> Task statement:
Every line of the entries below from the one containing "M210 790 216 802 200 810 194 797Z" to the one containing "M1110 102 1114 109", both ends included, must be written out exactly. No other line belongs in the answer.

> Available data:
╭──
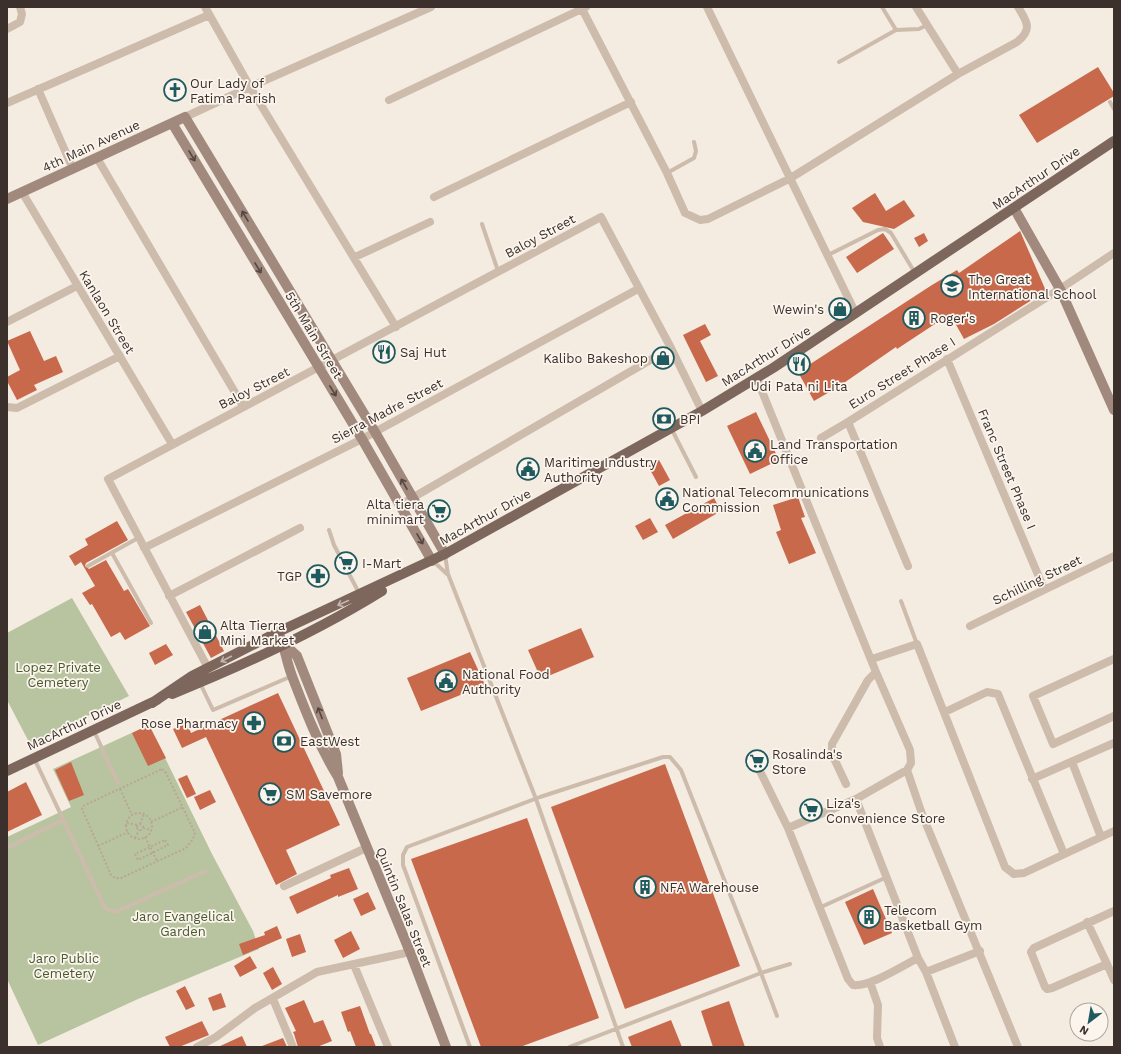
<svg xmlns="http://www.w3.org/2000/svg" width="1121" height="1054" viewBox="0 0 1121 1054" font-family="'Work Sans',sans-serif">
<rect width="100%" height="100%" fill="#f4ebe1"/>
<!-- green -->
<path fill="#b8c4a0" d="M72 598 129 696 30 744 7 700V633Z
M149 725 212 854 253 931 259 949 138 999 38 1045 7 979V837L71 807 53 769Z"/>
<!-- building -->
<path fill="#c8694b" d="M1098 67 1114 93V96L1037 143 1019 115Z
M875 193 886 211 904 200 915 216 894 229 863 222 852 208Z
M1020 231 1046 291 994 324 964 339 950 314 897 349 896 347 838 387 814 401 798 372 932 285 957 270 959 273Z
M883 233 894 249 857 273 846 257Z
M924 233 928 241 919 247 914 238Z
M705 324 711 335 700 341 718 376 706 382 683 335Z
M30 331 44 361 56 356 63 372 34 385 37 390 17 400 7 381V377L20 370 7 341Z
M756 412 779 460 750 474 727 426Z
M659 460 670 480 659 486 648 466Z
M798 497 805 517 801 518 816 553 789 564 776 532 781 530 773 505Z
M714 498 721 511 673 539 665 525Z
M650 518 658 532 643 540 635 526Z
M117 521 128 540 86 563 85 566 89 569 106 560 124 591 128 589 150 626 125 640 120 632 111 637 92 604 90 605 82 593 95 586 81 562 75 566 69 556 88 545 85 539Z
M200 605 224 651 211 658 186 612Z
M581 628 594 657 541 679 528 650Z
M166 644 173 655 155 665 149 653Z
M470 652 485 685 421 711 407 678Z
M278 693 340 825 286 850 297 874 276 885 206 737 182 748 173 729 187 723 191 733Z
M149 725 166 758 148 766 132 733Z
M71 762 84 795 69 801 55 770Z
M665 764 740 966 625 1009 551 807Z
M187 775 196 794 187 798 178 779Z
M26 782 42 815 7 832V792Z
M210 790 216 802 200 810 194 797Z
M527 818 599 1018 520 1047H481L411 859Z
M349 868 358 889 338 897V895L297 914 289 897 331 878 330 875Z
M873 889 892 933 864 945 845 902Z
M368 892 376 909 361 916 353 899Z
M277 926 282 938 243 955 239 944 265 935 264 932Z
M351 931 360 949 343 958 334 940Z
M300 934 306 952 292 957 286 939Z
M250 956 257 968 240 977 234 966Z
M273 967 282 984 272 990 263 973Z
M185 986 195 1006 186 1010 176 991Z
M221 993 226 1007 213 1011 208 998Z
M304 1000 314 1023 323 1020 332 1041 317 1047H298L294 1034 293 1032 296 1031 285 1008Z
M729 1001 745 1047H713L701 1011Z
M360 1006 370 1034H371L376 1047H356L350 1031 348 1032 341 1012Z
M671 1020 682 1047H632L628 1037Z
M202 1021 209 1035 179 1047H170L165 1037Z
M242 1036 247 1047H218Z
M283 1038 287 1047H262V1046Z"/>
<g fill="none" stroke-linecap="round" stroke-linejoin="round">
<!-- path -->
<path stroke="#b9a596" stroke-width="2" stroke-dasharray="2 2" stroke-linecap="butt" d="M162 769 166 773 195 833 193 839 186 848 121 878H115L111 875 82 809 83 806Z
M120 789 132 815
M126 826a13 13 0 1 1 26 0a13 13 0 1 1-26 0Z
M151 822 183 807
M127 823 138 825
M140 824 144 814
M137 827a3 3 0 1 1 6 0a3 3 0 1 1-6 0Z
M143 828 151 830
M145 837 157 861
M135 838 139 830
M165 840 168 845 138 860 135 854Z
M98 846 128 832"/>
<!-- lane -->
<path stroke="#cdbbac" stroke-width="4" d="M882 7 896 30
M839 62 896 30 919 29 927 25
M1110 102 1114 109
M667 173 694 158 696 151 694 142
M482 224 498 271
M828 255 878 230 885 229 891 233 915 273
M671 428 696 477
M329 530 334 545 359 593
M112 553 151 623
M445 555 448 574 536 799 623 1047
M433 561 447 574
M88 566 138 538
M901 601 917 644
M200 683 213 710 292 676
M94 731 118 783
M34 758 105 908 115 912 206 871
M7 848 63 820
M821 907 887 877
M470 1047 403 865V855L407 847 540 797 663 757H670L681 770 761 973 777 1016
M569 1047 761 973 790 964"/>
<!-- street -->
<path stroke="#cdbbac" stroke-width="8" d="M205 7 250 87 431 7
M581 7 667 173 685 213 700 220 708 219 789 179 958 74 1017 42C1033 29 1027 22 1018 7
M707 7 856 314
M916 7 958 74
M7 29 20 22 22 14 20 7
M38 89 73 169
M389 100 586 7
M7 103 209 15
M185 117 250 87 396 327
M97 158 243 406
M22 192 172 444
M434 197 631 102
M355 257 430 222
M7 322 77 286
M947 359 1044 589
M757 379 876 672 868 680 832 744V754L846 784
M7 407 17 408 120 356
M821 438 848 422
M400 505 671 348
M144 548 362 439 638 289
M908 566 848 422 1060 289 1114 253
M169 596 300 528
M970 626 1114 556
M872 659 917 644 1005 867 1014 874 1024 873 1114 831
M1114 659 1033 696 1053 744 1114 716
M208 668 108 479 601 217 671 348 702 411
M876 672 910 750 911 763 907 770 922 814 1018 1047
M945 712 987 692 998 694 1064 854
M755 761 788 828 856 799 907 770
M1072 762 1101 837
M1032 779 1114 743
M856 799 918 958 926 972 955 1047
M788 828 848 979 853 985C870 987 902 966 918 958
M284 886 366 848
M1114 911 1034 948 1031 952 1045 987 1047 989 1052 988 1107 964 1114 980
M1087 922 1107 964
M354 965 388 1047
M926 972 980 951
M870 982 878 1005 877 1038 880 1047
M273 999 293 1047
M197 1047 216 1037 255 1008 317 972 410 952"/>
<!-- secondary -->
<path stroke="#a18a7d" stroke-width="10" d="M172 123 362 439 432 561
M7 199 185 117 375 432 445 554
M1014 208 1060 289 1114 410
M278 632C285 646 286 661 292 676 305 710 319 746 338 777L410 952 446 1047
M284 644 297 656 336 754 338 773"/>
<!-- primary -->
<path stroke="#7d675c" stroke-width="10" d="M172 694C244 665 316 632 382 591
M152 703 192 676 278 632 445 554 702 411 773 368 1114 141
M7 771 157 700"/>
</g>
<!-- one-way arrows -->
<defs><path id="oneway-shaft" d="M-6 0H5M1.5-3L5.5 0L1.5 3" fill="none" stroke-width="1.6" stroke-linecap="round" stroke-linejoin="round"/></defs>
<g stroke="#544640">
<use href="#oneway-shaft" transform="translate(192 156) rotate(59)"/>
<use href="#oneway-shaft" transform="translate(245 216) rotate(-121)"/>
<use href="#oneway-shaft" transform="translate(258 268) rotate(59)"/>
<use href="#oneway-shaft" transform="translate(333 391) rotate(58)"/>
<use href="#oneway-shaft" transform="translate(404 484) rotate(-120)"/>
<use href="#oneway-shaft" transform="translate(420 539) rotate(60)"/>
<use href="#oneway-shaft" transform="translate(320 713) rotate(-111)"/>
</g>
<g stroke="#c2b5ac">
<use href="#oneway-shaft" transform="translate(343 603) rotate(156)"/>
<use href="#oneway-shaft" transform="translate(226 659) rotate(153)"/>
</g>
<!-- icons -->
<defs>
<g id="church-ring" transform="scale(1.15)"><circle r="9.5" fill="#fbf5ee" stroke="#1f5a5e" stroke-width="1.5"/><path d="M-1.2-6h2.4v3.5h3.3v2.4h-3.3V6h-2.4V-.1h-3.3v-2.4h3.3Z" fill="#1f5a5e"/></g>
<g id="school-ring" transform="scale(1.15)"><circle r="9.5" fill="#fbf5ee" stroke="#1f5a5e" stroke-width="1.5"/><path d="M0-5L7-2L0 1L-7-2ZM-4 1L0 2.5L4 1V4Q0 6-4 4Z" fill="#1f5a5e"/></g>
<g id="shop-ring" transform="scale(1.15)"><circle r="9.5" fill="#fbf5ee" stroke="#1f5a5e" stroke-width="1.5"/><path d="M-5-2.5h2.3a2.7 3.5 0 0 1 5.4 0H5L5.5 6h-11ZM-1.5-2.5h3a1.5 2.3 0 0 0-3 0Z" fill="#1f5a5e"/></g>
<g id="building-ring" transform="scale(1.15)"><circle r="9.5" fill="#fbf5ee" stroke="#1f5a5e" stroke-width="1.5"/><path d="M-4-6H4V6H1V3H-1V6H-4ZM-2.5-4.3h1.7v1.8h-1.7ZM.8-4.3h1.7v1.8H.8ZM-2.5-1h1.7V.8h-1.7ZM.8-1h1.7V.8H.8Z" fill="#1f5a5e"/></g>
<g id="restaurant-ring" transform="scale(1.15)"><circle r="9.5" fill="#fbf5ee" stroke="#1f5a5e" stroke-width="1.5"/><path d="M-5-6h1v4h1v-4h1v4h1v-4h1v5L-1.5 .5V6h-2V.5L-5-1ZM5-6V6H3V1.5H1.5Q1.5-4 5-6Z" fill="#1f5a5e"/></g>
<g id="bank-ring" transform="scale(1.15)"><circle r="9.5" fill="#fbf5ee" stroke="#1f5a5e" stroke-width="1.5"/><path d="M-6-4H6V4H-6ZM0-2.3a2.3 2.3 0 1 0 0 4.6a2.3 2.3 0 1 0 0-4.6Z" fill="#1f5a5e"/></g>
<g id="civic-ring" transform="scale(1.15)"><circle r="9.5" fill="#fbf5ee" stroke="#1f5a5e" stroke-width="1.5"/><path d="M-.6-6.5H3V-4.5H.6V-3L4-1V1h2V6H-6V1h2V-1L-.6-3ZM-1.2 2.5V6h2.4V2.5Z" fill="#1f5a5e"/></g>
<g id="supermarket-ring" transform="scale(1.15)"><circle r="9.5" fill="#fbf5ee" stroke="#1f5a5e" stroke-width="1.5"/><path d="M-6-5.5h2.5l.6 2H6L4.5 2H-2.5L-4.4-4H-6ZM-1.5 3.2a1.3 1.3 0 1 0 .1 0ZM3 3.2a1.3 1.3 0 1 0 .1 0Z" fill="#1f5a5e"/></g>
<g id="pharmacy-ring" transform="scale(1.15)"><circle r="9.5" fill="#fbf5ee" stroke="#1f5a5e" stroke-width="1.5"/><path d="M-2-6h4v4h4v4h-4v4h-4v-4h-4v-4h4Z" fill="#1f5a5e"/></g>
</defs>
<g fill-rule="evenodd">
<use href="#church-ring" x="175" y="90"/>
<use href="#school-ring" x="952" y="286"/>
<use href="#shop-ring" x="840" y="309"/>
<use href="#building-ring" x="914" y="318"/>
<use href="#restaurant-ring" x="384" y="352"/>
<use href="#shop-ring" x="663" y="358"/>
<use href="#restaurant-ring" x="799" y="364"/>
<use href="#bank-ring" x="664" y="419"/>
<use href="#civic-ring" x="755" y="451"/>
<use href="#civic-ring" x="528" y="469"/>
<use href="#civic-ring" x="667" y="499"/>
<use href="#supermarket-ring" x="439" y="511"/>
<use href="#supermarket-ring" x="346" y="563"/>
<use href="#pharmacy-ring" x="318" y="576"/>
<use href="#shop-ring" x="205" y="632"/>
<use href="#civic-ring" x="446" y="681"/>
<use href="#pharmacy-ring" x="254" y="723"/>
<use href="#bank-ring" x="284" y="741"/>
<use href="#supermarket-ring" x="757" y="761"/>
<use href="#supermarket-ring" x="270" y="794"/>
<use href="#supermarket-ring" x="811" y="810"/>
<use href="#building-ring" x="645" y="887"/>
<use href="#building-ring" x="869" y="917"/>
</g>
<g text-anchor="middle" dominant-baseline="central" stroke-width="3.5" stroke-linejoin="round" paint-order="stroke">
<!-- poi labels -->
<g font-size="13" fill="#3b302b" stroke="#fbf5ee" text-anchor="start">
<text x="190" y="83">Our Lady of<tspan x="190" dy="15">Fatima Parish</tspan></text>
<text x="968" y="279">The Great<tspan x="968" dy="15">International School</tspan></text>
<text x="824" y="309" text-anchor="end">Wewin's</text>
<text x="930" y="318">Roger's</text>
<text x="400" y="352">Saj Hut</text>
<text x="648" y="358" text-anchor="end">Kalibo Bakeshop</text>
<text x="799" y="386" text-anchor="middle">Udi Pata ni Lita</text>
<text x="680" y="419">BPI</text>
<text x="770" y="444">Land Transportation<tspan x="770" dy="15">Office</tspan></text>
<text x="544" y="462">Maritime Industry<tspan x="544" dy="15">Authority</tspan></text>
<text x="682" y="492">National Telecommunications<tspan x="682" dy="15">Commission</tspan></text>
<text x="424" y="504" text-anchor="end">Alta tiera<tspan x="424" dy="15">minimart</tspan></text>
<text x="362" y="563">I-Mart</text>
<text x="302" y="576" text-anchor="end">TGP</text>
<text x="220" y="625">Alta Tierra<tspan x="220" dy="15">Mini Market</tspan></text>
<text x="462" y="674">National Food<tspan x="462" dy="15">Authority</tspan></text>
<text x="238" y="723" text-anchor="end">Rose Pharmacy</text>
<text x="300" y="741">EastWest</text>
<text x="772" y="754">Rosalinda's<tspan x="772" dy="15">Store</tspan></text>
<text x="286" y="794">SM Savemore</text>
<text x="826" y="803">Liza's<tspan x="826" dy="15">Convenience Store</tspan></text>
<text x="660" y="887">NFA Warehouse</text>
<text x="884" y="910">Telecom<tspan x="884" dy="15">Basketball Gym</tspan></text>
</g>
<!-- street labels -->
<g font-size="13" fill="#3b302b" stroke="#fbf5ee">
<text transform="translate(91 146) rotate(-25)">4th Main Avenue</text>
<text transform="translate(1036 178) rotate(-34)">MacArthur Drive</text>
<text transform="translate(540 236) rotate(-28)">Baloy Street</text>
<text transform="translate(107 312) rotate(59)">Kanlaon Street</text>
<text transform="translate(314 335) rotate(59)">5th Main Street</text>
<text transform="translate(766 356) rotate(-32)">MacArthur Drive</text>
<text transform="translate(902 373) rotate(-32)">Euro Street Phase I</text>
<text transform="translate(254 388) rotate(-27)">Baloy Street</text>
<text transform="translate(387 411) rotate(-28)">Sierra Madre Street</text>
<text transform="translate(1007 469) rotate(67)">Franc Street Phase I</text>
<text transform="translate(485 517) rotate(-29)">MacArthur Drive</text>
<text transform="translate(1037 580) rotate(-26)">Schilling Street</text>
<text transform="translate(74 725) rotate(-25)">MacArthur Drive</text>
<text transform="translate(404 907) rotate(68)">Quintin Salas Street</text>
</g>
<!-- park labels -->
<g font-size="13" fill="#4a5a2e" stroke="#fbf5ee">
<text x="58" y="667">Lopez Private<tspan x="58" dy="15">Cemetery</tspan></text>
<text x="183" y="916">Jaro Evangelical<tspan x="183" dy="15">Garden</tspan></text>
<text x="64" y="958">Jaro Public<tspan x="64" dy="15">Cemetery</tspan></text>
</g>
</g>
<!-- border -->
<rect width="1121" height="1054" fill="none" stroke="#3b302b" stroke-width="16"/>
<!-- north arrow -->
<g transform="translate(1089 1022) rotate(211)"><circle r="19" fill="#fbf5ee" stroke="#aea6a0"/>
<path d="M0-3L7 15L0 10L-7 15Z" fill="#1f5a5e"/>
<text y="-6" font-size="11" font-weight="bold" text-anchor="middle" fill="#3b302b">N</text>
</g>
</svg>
╰──
> Written reply:
M210 790 216 802 200 810 194 797Z
M527 818 599 1018 520 1047H481L411 859Z
M349 868 358 889 338 897V895L297 914 289 897 331 878 330 875Z
M873 889 892 933 864 945 845 902Z
M368 892 376 909 361 916 353 899Z
M277 926 282 938 243 955 239 944 265 935 264 932Z
M351 931 360 949 343 958 334 940Z
M300 934 306 952 292 957 286 939Z
M250 956 257 968 240 977 234 966Z
M273 967 282 984 272 990 263 973Z
M185 986 195 1006 186 1010 176 991Z
M221 993 226 1007 213 1011 208 998Z
M304 1000 314 1023 323 1020 332 1041 317 1047H298L294 1034 293 1032 296 1031 285 1008Z
M729 1001 745 1047H713L701 1011Z
M360 1006 370 1034H371L376 1047H356L350 1031 348 1032 341 1012Z
M671 1020 682 1047H632L628 1037Z
M202 1021 209 1035 179 1047H170L165 1037Z
M242 1036 247 1047H218Z
M283 1038 287 1047H262V1046Z"/>
<g fill="none" stroke-linecap="round" stroke-linejoin="round">
<!-- path -->
<path stroke="#b9a596" stroke-width="2" stroke-dasharray="2 2" stroke-linecap="butt" d="M162 769 166 773 195 833 193 839 186 848 121 878H115L111 875 82 809 83 806Z
M120 789 132 815
M126 826a13 13 0 1 1 26 0a13 13 0 1 1-26 0Z
M151 822 183 807
M127 823 138 825
M140 824 144 814
M137 827a3 3 0 1 1 6 0a3 3 0 1 1-6 0Z
M143 828 151 830
M145 837 157 861
M135 838 139 830
M165 840 168 845 138 860 135 854Z
M98 846 128 832"/>
<!-- lane -->
<path stroke="#cdbbac" stroke-width="4" d="M882 7 896 30
M839 62 896 30 919 29 927 25
M1110 102 1114 109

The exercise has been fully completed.